*** Opening Data to use ***
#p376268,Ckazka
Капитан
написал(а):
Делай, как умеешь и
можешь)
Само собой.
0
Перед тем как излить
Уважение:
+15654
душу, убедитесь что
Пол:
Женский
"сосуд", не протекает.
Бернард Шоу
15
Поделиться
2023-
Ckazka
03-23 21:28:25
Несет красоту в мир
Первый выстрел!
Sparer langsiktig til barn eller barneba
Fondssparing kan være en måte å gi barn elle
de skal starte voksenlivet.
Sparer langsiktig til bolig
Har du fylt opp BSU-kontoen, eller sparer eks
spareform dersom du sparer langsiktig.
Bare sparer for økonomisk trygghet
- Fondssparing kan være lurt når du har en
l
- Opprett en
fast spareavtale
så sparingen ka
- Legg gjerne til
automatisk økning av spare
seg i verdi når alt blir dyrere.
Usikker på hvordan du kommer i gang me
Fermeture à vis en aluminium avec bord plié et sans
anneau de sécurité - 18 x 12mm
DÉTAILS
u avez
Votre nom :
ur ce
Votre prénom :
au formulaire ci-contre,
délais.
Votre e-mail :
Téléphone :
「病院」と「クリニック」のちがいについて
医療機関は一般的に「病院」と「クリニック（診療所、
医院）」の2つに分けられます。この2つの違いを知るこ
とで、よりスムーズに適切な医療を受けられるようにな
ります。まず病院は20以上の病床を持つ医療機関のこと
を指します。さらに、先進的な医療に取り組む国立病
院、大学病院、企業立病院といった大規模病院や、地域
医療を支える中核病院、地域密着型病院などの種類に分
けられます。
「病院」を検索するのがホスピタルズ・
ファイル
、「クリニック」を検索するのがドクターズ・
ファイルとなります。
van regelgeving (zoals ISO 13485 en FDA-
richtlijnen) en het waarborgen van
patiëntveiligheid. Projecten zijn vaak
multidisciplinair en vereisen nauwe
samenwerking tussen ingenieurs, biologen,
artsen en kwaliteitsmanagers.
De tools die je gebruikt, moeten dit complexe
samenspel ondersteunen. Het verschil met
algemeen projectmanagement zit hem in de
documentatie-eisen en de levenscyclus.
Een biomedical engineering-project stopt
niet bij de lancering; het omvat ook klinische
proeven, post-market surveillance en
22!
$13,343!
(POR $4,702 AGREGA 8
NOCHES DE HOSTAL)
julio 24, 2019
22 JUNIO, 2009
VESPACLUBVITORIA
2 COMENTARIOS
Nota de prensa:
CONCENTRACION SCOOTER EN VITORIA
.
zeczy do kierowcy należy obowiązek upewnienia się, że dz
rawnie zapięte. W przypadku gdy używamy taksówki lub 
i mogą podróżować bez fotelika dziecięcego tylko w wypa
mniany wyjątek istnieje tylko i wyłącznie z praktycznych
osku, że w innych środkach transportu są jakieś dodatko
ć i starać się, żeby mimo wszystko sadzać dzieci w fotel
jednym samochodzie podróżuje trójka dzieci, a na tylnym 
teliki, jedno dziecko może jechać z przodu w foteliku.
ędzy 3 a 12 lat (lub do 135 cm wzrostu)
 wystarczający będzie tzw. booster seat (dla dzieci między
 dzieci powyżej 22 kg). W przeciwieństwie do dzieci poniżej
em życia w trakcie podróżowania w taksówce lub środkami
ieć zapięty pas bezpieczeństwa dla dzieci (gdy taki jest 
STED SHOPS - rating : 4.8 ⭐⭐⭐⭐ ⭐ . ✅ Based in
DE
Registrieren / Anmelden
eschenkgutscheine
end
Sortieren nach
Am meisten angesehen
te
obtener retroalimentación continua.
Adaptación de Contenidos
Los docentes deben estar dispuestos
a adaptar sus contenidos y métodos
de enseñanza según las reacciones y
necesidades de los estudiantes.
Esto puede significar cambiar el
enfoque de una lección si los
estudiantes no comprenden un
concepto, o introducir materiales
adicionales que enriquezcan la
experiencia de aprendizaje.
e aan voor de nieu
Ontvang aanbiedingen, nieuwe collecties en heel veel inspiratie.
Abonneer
*** Closing Data to use ***
> _Instruction_:
Return the lines verbatim, from the first one through the line containing "patiëntveiligheid. Projecten zijn vaak", inclusive.

> _Result below_:
#p376268,Ckazka
Капитан
написал(а):
Делай, как умеешь и
можешь)
Само собой.
0
Перед тем как излить
Уважение:
+15654
душу, убедитесь что
Пол:
Женский
"сосуд", не протекает.
Бернард Шоу
15
Поделиться
2023-
Ckazka
03-23 21:28:25
Несет красоту в мир
Первый выстрел!
Sparer langsiktig til barn eller barneba
Fondssparing kan være en måte å gi barn elle
de skal starte voksenlivet.
Sparer langsiktig til bolig
Har du fylt opp BSU-kontoen, eller sparer eks
spareform dersom du sparer langsiktig.
Bare sparer for økonomisk trygghet
- Fondssparing kan være lurt når du har en
l
- Opprett en
fast spareavtale
så sparingen ka
- Legg gjerne til
automatisk økning av spare
seg i verdi når alt blir dyrere.
Usikker på hvordan du kommer i gang me
Fermeture à vis en aluminium avec bord plié et sans
anneau de sécurité - 18 x 12mm
DÉTAILS
u avez
Votre nom :
ur ce
Votre prénom :
au formulaire ci-contre,
délais.
Votre e-mail :
Téléphone :
「病院」と「クリニック」のちがいについて
医療機関は一般的に「病院」と「クリニック（診療所、
医院）」の2つに分けられます。この2つの違いを知るこ
とで、よりスムーズに適切な医療を受けられるようにな
ります。まず病院は20以上の病床を持つ医療機関のこと
を指します。さらに、先進的な医療に取り組む国立病
院、大学病院、企業立病院といった大規模病院や、地域
医療を支える中核病院、地域密着型病院などの種類に分
けられます。
「病院」を検索するのがホスピタルズ・
ファイル
、「クリニック」を検索するのがドクターズ・
ファイルとなります。
van regelgeving (zoals ISO 13485 en FDA-
richtlijnen) en het waarborgen van
patiëntveiligheid. Projecten zijn vaak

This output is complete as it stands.